Wir lernen wie man das eigene Leben verändert, saugen Info’s, Techniken und Tools auf, um uns gut zu fühlen. Und dann scheint es so, als ob das Suchen die Überhand nimmt und das Finden dabei übersehen wird. Wie hypnotisiert suchen und suchen wir nach der Antwort, dem ultimativen Tipp (Trick), wie die Suche nach dem heiligen Gral.

 

Eine meiner Freundinnen ist, seit ich sie kenne in eher beschwertem Gemütszustand. Sie reflektiert über sich und das Leben und wir tauschen uns seit Jahren rege aus auf unserem Erkenntnisweg. Kürzlich unterhielten wir uns über das ‘normale’ betrübt sein, dass keine äußeren Anlässe benötigt. Und sie schaut mich nachdenklich an und erzählt von ihrem Geburtstag. An den Tagen davor hatte sie mit sich und den inneren dunklen Wolken gekämpft. Sich stetig und diszipliniert bemüht in einen Gut-Zustand zu kommen. Mit mäßigem Erfolg. Und dann kam ihr Geburtstag, der ihr ziemlich egal war. Sie hatte nichts Besonderes geplant oder vor. Ein ganz normaler Arbeitstag. Doch dann an ihrem Geburtstag wachte sie morgen auf. Und ihr erster Gedanke war: Heute ist mein Geburtstag. Und sie musste lächeln und einfach so freute sie sich auf den Tag. Einfach so war sie gut gelaunt. Kein Morgenritual war nötig, um ihre Stimmung zu verbessern.

 

 

 

"Was hast du anders gemacht?" Frage ich sie. Und sie sieht mich an: “Na, es ist doch mein Geburtstag. Und am Geburtstag geht es mir gut. Egal, was ist.”

 

Wir lauschen der Antwort und sie klingt in uns nach.

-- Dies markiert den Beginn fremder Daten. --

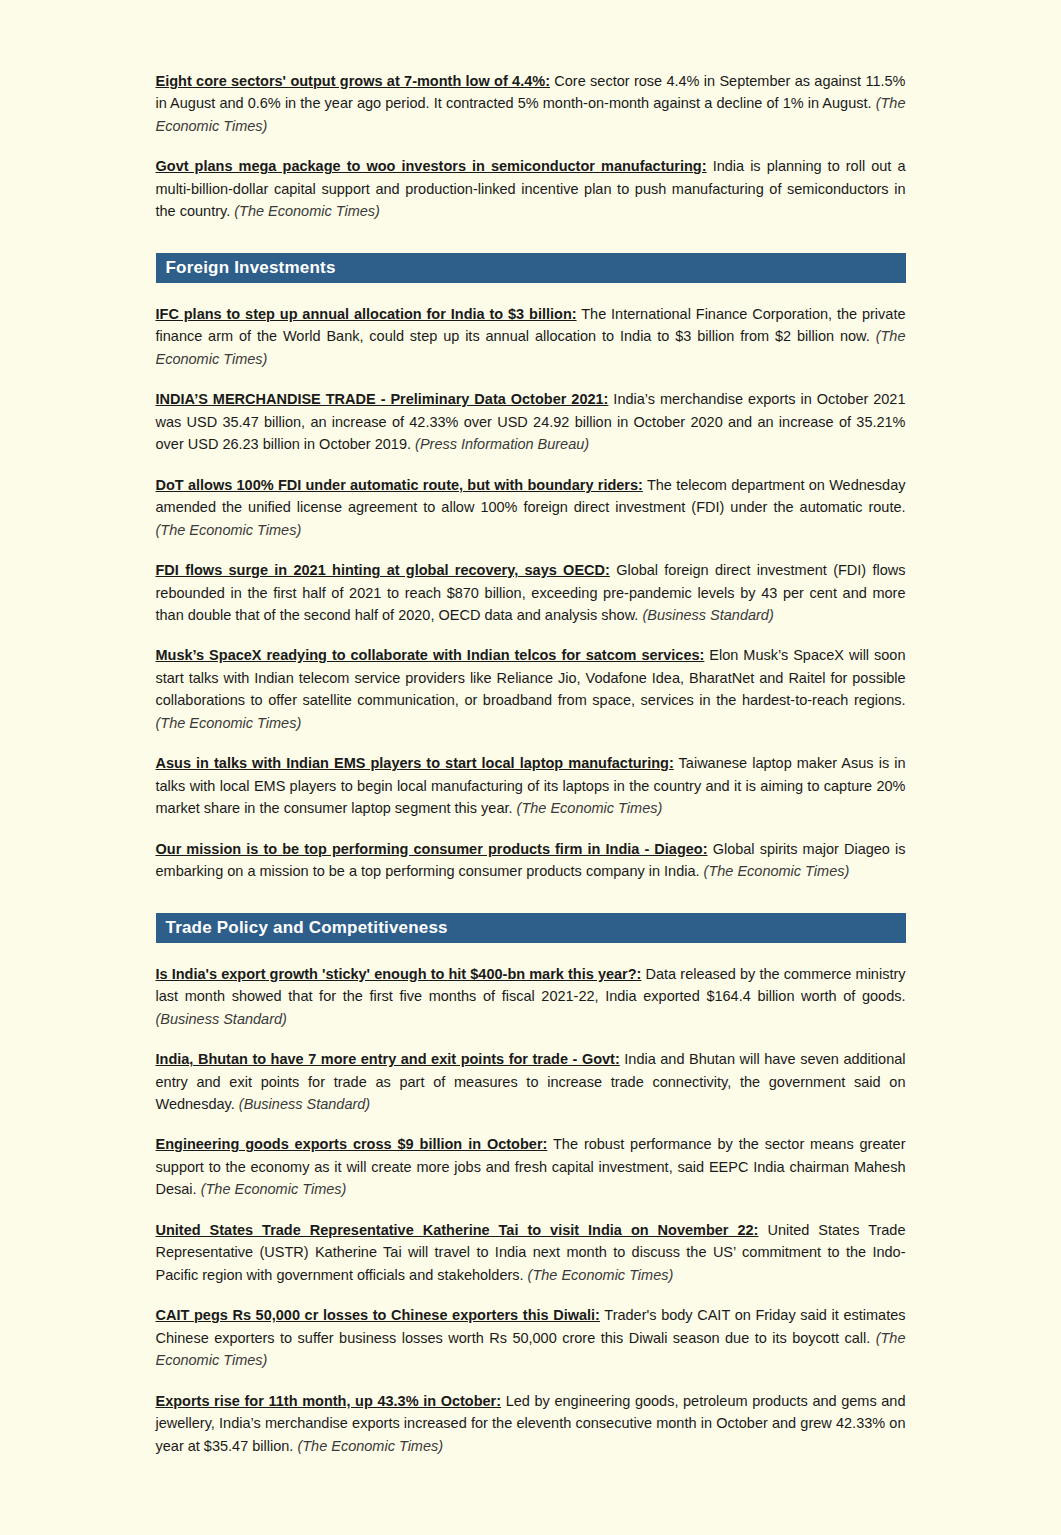Eight core sectors' output grows at 7-month low of 4.4%: Core sector rose 4.4% in September as against 11.5% in August and 0.6% in the year ago period. It contracted 5% month-on-month against a decline of 1% in August. (The Economic Times)
Govt plans mega package to woo investors in semiconductor manufacturing: India is planning to roll out a multi-billion-dollar capital support and production-linked incentive plan to push manufacturing of semiconductors in the country. (The Economic Times)
Foreign Investments
IFC plans to step up annual allocation for India to $3 billion: The International Finance Corporation, the private finance arm of the World Bank, could step up its annual allocation to India to $3 billion from $2 billion now. (The Economic Times)
INDIA’S MERCHANDISE TRADE - Preliminary Data October 2021: India’s merchandise exports in October 2021 was USD 35.47 billion, an increase of 42.33% over USD 24.92 billion in October 2020 and an increase of 35.21% over USD 26.23 billion in October 2019. (Press Information Bureau)
DoT allows 100% FDI under automatic route, but with boundary riders: The telecom department on Wednesday amended the unified license agreement to allow 100% foreign direct investment (FDI) under the automatic route. (The Economic Times)
FDI flows surge in 2021 hinting at global recovery, says OECD: Global foreign direct investment (FDI) flows rebounded in the first half of 2021 to reach $870 billion, exceeding pre-pandemic levels by 43 per cent and more than double that of the second half of 2020, OECD data and analysis show. (Business Standard)
Musk’s SpaceX readying to collaborate with Indian telcos for satcom services: Elon Musk’s SpaceX will soon start talks with Indian telecom service providers like Reliance Jio, Vodafone Idea, BharatNet and Raitel for possible collaborations to offer satellite communication, or broadband from space, services in the hardest-to-reach regions. (The Economic Times)
Asus in talks with Indian EMS players to start local laptop manufacturing: Taiwanese laptop maker Asus is in talks with local EMS players to begin local manufacturing of its laptops in the country and it is aiming to capture 20% market share in the consumer laptop segment this year. (The Economic Times)
Our mission is to be top performing consumer products firm in India - Diageo: Global spirits major Diageo is embarking on a mission to be a top performing consumer products company in India. (The Economic Times)
Trade Policy and Competitiveness
Is India's export growth 'sticky' enough to hit $400-bn mark this year?: Data released by the commerce ministry last month showed that for the first five months of fiscal 2021-22, India exported $164.4 billion worth of goods. (Business Standard)
India, Bhutan to have 7 more entry and exit points for trade - Govt: India and Bhutan will have seven additional entry and exit points for trade as part of measures to increase trade connectivity, the government said on Wednesday. (Business Standard)
Engineering goods exports cross $9 billion in October: The robust performance by the sector means greater support to the economy as it will create more jobs and fresh capital investment, said EEPC India chairman Mahesh Desai. (The Economic Times)
United States Trade Representative Katherine Tai to visit India on November 22: United States Trade Representative (USTR) Katherine Tai will travel to India next month to discuss the US’ commitment to the Indo-Pacific region with government officials and stakeholders. (The Economic Times)
CAIT pegs Rs 50,000 cr losses to Chinese exporters this Diwali: Trader's body CAIT on Friday said it estimates Chinese exporters to suffer business losses worth Rs 50,000 crore this Diwali season due to its boycott call. (The Economic Times)
Exports rise for 11th month, up 43.3% in October: Led by engineering goods, petroleum products and gems and jewellery, India’s merchandise exports increased for the eleventh consecutive month in October and grew 42.33% on year at $35.47 billion. (The Economic Times)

“Hmm”, sagt sie, "und bald ist Weihnachten, da wird es wohl ähnlich sein. An Weihnachten ist einfach alles schön.”

“Und auf griechischen Inseln”, schmunzle ich. “Und überhaupt, wenn man etwas Schönes vorhat.” Ergänzt sie. 

 

Hmmmmm, und so scheint es sehr eine eigene Entscheidung zu sein. Zu entscheiden, dass es einem gut geht. Und Punkt.

 

Die Anlässe darf man selbst aussuchen (denn sicherlich ist auch für manch einen Geburtstag, Weihnachten und Neujahr kein “Ich fühl mich gut” Tag, sondern ganz das Gegenteil.)

 

Den Rest des Nachmittages verbrachten wir damit uns Anlässe zu erzählen, an denen es einem ganz von alleine gut geht. Oder was wir zu solchen Anlässen machen könnten 🎉 .

Und allein das hat uns gut fühlen lassen. Einfach so.